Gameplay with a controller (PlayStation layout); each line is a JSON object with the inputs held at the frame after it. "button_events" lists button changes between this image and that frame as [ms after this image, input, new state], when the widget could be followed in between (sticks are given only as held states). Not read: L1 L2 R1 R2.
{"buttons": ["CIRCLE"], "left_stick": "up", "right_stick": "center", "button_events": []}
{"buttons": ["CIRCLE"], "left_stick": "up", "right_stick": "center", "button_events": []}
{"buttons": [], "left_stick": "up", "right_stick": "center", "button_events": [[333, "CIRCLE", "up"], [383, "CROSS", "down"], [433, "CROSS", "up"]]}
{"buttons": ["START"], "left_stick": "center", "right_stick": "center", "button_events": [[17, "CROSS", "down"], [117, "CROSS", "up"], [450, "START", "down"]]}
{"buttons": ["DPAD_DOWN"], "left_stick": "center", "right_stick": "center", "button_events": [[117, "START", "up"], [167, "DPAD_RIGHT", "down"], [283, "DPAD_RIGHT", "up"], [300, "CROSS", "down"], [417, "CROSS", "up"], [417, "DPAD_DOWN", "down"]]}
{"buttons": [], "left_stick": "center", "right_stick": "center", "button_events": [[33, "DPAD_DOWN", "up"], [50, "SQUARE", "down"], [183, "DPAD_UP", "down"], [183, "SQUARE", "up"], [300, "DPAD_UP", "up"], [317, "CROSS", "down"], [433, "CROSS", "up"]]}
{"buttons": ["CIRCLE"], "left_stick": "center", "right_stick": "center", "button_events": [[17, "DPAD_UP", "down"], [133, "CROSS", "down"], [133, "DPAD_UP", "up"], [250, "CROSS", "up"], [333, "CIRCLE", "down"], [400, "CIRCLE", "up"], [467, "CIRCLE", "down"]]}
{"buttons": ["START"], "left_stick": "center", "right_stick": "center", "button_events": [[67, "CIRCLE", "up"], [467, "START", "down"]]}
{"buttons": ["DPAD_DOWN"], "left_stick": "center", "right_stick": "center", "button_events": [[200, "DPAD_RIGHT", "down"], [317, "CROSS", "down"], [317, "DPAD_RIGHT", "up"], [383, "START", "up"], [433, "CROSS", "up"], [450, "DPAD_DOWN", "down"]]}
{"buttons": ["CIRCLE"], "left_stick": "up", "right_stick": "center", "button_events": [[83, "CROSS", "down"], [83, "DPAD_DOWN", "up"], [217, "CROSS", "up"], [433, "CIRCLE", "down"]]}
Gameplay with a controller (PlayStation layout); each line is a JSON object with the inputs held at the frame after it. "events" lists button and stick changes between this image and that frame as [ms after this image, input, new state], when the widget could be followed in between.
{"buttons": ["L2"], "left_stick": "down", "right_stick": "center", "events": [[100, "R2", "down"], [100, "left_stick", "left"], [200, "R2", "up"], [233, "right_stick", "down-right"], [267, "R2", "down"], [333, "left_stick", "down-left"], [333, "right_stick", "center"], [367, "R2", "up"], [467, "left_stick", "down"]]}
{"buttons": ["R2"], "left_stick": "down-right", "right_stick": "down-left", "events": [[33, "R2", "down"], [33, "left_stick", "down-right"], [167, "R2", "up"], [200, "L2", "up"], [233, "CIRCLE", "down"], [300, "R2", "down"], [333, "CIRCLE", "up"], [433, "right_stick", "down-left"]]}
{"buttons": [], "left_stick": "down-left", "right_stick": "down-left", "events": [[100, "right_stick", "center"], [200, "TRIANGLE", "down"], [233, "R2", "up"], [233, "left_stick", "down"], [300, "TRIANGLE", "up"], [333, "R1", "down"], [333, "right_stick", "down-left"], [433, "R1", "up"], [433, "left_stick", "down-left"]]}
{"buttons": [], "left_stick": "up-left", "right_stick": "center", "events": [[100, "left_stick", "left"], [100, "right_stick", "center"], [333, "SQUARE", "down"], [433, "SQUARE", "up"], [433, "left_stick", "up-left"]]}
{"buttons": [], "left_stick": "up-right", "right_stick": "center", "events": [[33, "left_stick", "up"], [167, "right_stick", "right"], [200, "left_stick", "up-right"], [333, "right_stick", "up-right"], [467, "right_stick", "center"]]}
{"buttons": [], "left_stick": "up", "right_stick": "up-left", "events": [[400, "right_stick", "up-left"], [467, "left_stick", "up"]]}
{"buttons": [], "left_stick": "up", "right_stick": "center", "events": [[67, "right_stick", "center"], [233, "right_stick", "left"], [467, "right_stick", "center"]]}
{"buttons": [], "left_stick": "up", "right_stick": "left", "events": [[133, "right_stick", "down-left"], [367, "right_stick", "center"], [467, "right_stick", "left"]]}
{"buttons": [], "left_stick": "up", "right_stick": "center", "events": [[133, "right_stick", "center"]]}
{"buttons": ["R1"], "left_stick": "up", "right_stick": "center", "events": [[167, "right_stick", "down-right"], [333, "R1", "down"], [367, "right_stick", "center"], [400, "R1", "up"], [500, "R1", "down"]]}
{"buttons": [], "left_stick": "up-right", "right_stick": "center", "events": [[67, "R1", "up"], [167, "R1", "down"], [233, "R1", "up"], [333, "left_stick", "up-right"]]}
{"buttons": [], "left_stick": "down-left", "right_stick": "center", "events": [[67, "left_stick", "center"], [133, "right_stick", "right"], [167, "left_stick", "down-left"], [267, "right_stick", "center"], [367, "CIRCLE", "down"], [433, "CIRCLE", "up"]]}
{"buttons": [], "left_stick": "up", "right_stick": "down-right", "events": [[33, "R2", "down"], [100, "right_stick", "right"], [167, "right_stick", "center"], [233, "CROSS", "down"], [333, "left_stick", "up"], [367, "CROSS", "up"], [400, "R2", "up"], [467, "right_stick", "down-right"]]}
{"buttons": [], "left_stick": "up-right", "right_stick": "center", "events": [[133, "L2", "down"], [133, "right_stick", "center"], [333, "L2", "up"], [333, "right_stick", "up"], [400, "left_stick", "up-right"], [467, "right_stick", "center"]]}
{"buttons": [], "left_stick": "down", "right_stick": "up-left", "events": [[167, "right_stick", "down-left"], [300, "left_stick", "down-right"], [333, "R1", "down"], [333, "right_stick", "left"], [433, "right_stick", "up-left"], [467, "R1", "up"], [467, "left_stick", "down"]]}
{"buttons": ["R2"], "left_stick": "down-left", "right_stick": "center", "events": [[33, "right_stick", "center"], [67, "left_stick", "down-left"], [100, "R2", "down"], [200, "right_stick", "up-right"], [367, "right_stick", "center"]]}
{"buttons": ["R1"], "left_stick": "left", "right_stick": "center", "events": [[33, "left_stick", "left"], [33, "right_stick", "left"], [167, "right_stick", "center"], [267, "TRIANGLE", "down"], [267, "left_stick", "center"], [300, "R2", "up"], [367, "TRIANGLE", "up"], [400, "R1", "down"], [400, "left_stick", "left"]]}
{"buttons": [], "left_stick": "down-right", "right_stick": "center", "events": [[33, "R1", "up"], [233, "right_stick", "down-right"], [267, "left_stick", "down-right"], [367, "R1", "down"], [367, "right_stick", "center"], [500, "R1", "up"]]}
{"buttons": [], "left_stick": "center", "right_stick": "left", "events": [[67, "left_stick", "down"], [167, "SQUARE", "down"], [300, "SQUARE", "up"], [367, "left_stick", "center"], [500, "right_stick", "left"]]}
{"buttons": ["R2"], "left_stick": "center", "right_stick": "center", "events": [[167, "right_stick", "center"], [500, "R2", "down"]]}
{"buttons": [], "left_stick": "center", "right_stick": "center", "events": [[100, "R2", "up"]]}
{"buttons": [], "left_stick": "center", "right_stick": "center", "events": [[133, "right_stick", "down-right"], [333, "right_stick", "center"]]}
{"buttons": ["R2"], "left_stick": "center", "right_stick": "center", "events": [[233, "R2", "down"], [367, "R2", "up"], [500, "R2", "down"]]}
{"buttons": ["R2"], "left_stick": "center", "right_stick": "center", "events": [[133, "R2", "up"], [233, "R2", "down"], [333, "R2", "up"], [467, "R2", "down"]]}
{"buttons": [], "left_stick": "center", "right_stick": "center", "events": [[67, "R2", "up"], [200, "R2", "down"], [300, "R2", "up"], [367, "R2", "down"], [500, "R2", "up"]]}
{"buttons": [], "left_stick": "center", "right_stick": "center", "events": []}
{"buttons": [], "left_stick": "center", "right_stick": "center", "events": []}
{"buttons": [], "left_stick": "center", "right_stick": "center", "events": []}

● Activity
Go through the listing and work out how many lines include the string "after". Give only the number.

● Result
2